Why they open source the primitives
- It helps establish trust and utility in the ecosystem.
- Many companies want the same high-quality code review UI, even if they can’t adopt the full Pierre product.
- Open-sourcing the building blocks makes it easier to support more teams and workflows.
What’s Next
Editing is the next big request
- The most common feature request is editing diffs directly.
- Right now there are still partial workflows like accept/deny changes, but full editing is on the roadmap.
- The guests hint that it’s coming, but without a release promise.
Possible future primitives
- They joke about the next obvious primitive being textarea.
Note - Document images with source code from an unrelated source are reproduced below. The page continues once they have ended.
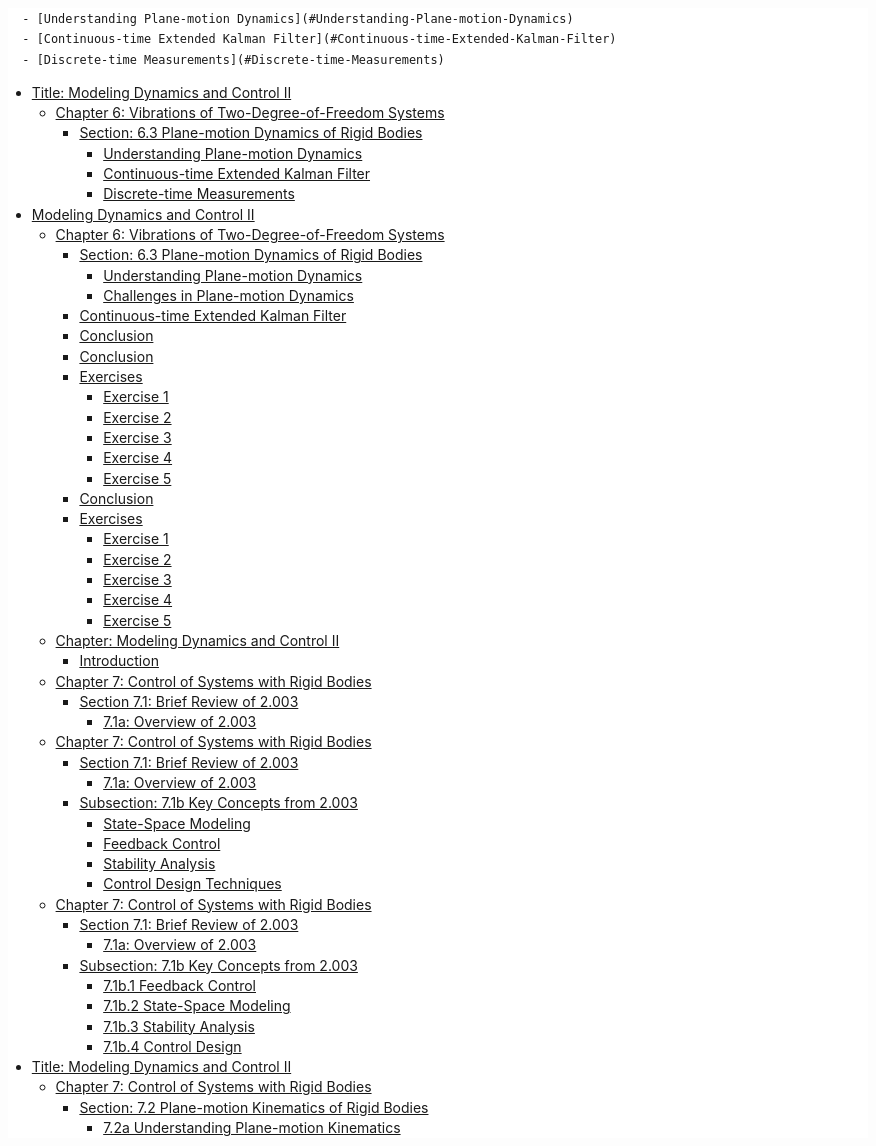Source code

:       - [Understanding Plane-motion Dynamics](#Understanding-Plane-motion-Dynamics)
      - [Continuous-time Extended Kalman Filter](#Continuous-time-Extended-Kalman-Filter)
      - [Discrete-time Measurements](#Discrete-time-Measurements)
- [Title: Modeling Dynamics and Control II](#Title:-Modeling-Dynamics-and-Control-II)
  - [Chapter 6: Vibrations of Two-Degree-of-Freedom Systems](#Chapter-6:-Vibrations-of-Two-Degree-of-Freedom-Systems)
    - [Section: 6.3 Plane-motion Dynamics of Rigid Bodies](#Section:-6.3-Plane-motion-Dynamics-of-Rigid-Bodies)
      - [Understanding Plane-motion Dynamics](#Understanding-Plane-motion-Dynamics)
      - [Continuous-time Extended Kalman Filter](#Continuous-time-Extended-Kalman-Filter)
      - [Discrete-time Measurements](#Discrete-time-Measurements)
- [Modeling Dynamics and Control II](#Modeling-Dynamics-and-Control-II)
  - [Chapter 6: Vibrations of Two-Degree-of-Freedom Systems](#Chapter-6:-Vibrations-of-Two-Degree-of-Freedom-Systems)
    - [Section: 6.3 Plane-motion Dynamics of Rigid Bodies](#Section:-6.3-Plane-motion-Dynamics-of-Rigid-Bodies)
      - [Understanding Plane-motion Dynamics](#Understanding-Plane-motion-Dynamics)
      - [Challenges in Plane-motion Dynamics](#Challenges-in-Plane-motion-Dynamics)
    - [Continuous-time Extended Kalman Filter](#Continuous-time-Extended-Kalman-Filter)
    - [Conclusion](#Conclusion)
    - [Conclusion](#Conclusion)
    - [Exercises](#Exercises)
      - [Exercise 1](#Exercise-1)
      - [Exercise 2](#Exercise-2)
      - [Exercise 3](#Exercise-3)
      - [Exercise 4](#Exercise-4)
      - [Exercise 5](#Exercise-5)
    - [Conclusion](#Conclusion)
    - [Exercises](#Exercises)
      - [Exercise 1](#Exercise-1)
      - [Exercise 2](#Exercise-2)
      - [Exercise 3](#Exercise-3)
      - [Exercise 4](#Exercise-4)
      - [Exercise 5](#Exercise-5)
  - [Chapter: Modeling Dynamics and Control II](#Chapter:-Modeling-Dynamics-and-Control-II)
    - [Introduction](#Introduction)
  - [Chapter 7: Control of Systems with Rigid Bodies](#Chapter-7:-Control-of-Systems-with-Rigid-Bodies)
    - [Section 7.1: Brief Review of 2.003](#Section-7.1:-Brief-Review-of-2.003)
      - [7.1a: Overview of 2.003](#7.1a:-Overview-of-2.003)
  - [Chapter 7: Control of Systems with Rigid Bodies](#Chapter-7:-Control-of-Systems-with-Rigid-Bodies)
    - [Section 7.1: Brief Review of 2.003](#Section-7.1:-Brief-Review-of-2.003)
      - [7.1a: Overview of 2.003](#7.1a:-Overview-of-2.003)
    - [Subsection: 7.1b Key Concepts from 2.003](#Subsection:-7.1b-Key-Concepts-from-2.003)
      - [State-Space Modeling](#State-Space-Modeling)
      - [Feedback Control](#Feedback-Control)
      - [Stability Analysis](#Stability-Analysis)
      - [Control Design Techniques](#Control-Design-Techniques)
  - [Chapter 7: Control of Systems with Rigid Bodies](#Chapter-7:-Control-of-Systems-with-Rigid-Bodies)
    - [Section 7.1: Brief Review of 2.003](#Section-7.1:-Brief-Review-of-2.003)
      - [7.1a: Overview of 2.003](#7.1a:-Overview-of-2.003)
    - [Subsection: 7.1b Key Concepts from 2.003](#Subsection:-7.1b-Key-Concepts-from-2.003)
      - [7.1b.1 Feedback Control](#7.1b.1-Feedback-Control)
      - [7.1b.2 State-Space Modeling](#7.1b.2-State-Space-Modeling)
      - [7.1b.3 Stability Analysis](#7.1b.3-Stability-Analysis)
      - [7.1b.4 Control Design](#7.1b.4-Control-Design)
- [Title: Modeling Dynamics and Control II](#Title:-Modeling-Dynamics-and-Control-II)
  - [Chapter 7: Control of Systems with Rigid Bodies](#Chapter-7:-Control-of-Systems-with-Rigid-Bodies)
    - [Section: 7.2 Plane-motion Kinematics of Rigid Bodies](#Section:-7.2-Plane-motion-Kinematics-of-Rigid-Bodies)
      - [7.2a Understanding Plane-motion Kinematics](#7.2a-Understanding-Plane-motion-Kinematics)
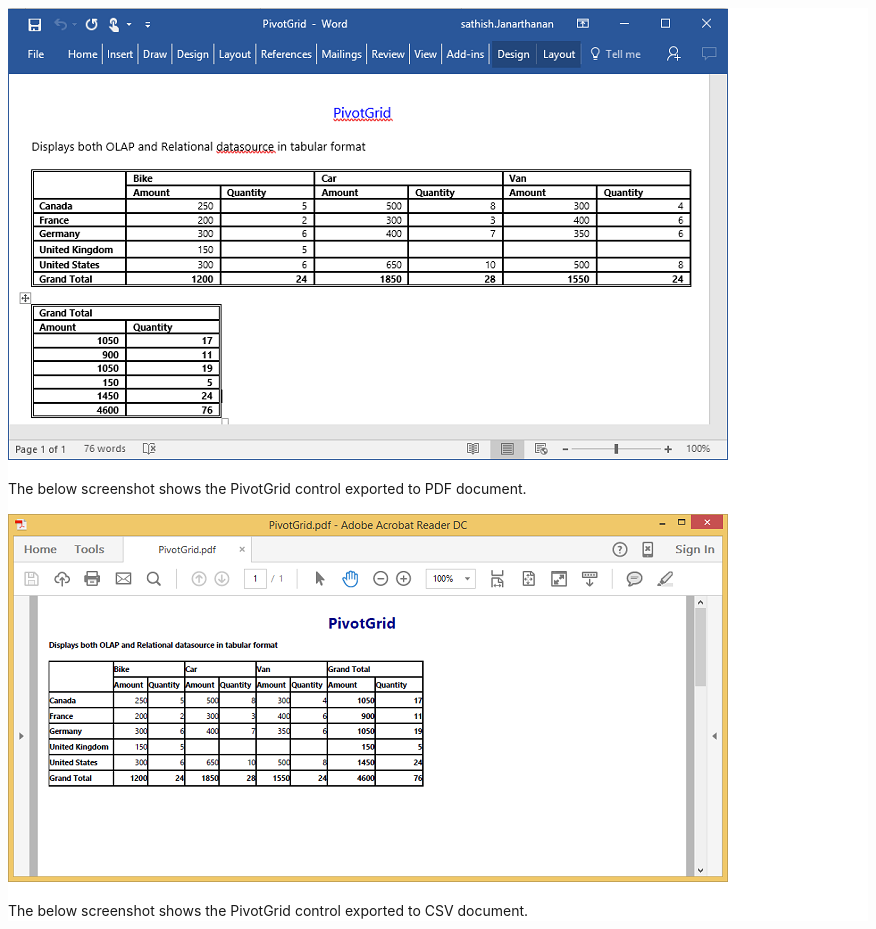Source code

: ![](Exporting_images/ExportPivotWord.png)

The below screenshot shows the PivotGrid control exported to PDF document.

![](Exporting_images/ExportPivotPDF.png)

The below screenshot shows the PivotGrid control exported to CSV document.
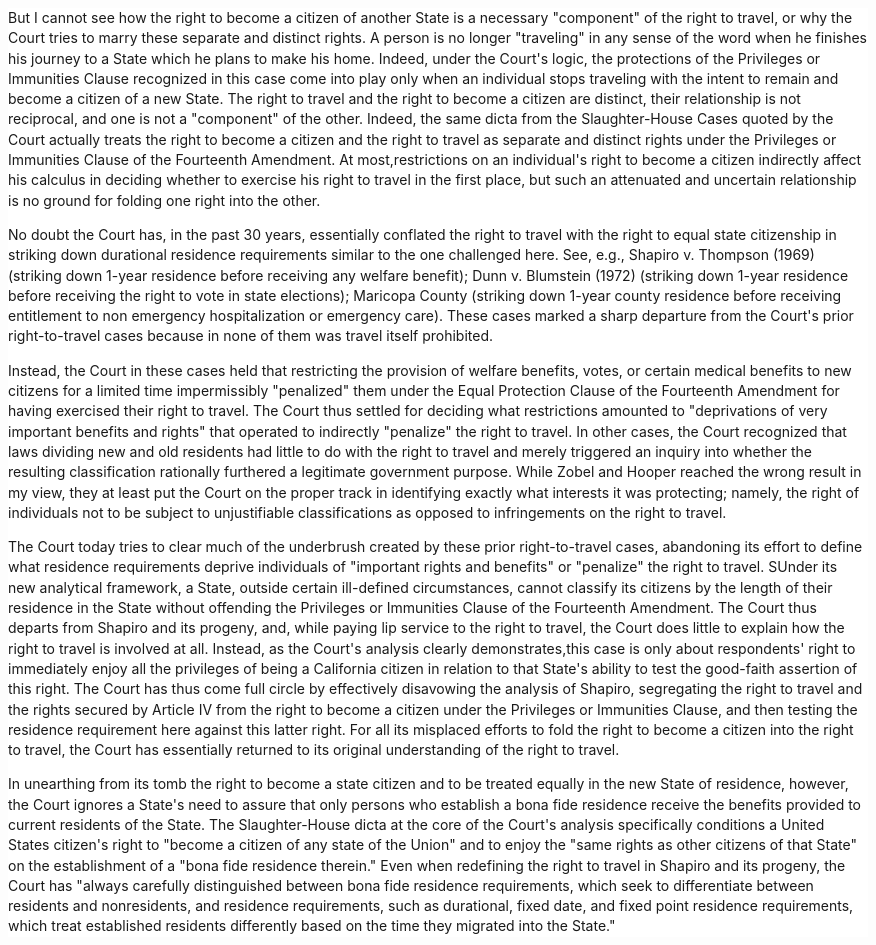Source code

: But I cannot see how the right to become a citizen of another State is a necessary "component" of the right to travel, or why the Court tries to marry these separate and distinct rights. A person is no longer "traveling" in any sense of the word when he finishes his journey to a State which he plans to make his home. Indeed, under the Court's logic, the protections of the Privileges or Immunities Clause recognized in this case come into play only when an individual stops traveling with the intent to remain and become a citizen of a new State. The right to travel and the right to become a citizen are distinct, their relationship is not reciprocal, and one is not a "component" of the other. Indeed, the same dicta from the Slaughter-House Cases quoted by the Court actually treats the right to become a citizen and the right to travel as separate and distinct rights under the Privileges or Immunities Clause of the Fourteenth Amendment. At most,restrictions on an individual's right to become a citizen indirectly affect his calculus in deciding whether to exercise his right to travel in the first place, but such an attenuated and uncertain relationship is no ground for folding one right into the other.

No doubt the Court has, in the past 30 years, essentially conflated the right to travel with the right to equal state citizenship in striking down durational residence requirements similar to the one challenged here. See, e.g., Shapiro v. Thompson (1969) (striking down 1-year residence before receiving any welfare benefit); Dunn v. Blumstein (1972) (striking down 1-year residence before receiving the right to vote in state elections); Maricopa County (striking down 1-year county residence before receiving entitlement to non emergency hospitalization or emergency care). These cases marked a sharp departure from the Court's prior right-to-travel cases because in none of them was travel itself prohibited.

Instead, the Court in these cases held that restricting the provision of welfare benefits, votes, or certain medical benefits to new citizens for a limited time impermissibly "penalized" them under the Equal Protection Clause of the Fourteenth Amendment for having exercised their right to travel. The Court thus settled for deciding what restrictions amounted to "deprivations of very important benefits and rights" that operated to indirectly "penalize" the right to travel. In other cases, the Court recognized that laws dividing new and old residents had little to do with the right to travel and merely triggered an inquiry into whether the resulting classification rationally furthered a legitimate government purpose. While Zobel and Hooper reached the wrong result in my view, they at least put the Court on the proper track in identifying exactly what interests it was protecting; namely, the right of individuals not to be subject to unjustifiable classifications as opposed to infringements on the right to travel.

The Court today tries to clear much of the underbrush created by these prior right-to-travel cases, abandoning its effort to define what residence requirements deprive individuals of "important rights and benefits" or "penalize" the right to travel. SUnder its new analytical framework, a State, outside certain ill-defined circumstances, cannot classify its citizens by the length of their residence in the State without offending the Privileges or Immunities Clause of the Fourteenth Amendment. The Court thus departs from Shapiro and its progeny, and, while paying lip service to the right to travel, the Court does little to explain how the right to travel is involved at all. Instead, as the Court's analysis clearly demonstrates,this case is only about respondents' right to immediately enjoy all the privileges of being a California citizen in relation to that State's ability to test the good-faith assertion of this right. The Court has thus come full circle by effectively disavowing the analysis of Shapiro, segregating the right to travel and the rights secured by Article IV from the right to become a citizen under the Privileges or Immunities Clause, and then testing the residence requirement here against this latter right. For all its misplaced efforts to fold the right to become a citizen into the right to travel, the Court has essentially returned to its original understanding of the right to travel.

In unearthing from its tomb the right to become a state citizen and to be treated equally in the new State of residence, however, the Court ignores a State's need to assure that only persons who establish a bona fide residence receive the benefits provided to current residents of the State. The Slaughter-House dicta at the core of the Court's analysis specifically conditions a United States citizen's right to "become a citizen of any state of the Union" and to enjoy the "same rights as other citizens of that State" on the establishment of a "bona fide residence therein." Even when redefining the right to travel in Shapiro and its progeny, the Court has "always carefully distinguished between bona fide residence requirements, which seek to differentiate between residents and nonresidents, and residence requirements, such as durational, fixed date, and fixed point residence requirements, which treat established residents differently based on the time they migrated into the State."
- The idea is that once you solve diffs and trees at this level, other foundational editor-like primitives become natural next steps.
Sick Picks
Amadeus’s pick
- A 40% custom ortholinear keyboard.
- He likes:
- home-row-based layers,
- tiny form factor,
- no awkward finger stretches,
- the “perfect grid” feel.
Alex’s pick
- A Flip Dot display project he’s building for wall art.
- It’s a DIY microcontroller-driven display with magnetic flip dots, and he’s still finishing the physical setup.
Key Takeaways
- Modern AI coding workflows need new primitives, not just better apps.
- Rendering huge code views is less about “making React faster” and more about rethinking browser rendering from first principles.
- Virtualization, estimation, caching, workers, and SSR-aware web components are the core tools behind these fast experiences.
- Their approach is a good example of building deep infrastructure for a specific, hard problem instead of layering more abstraction on top.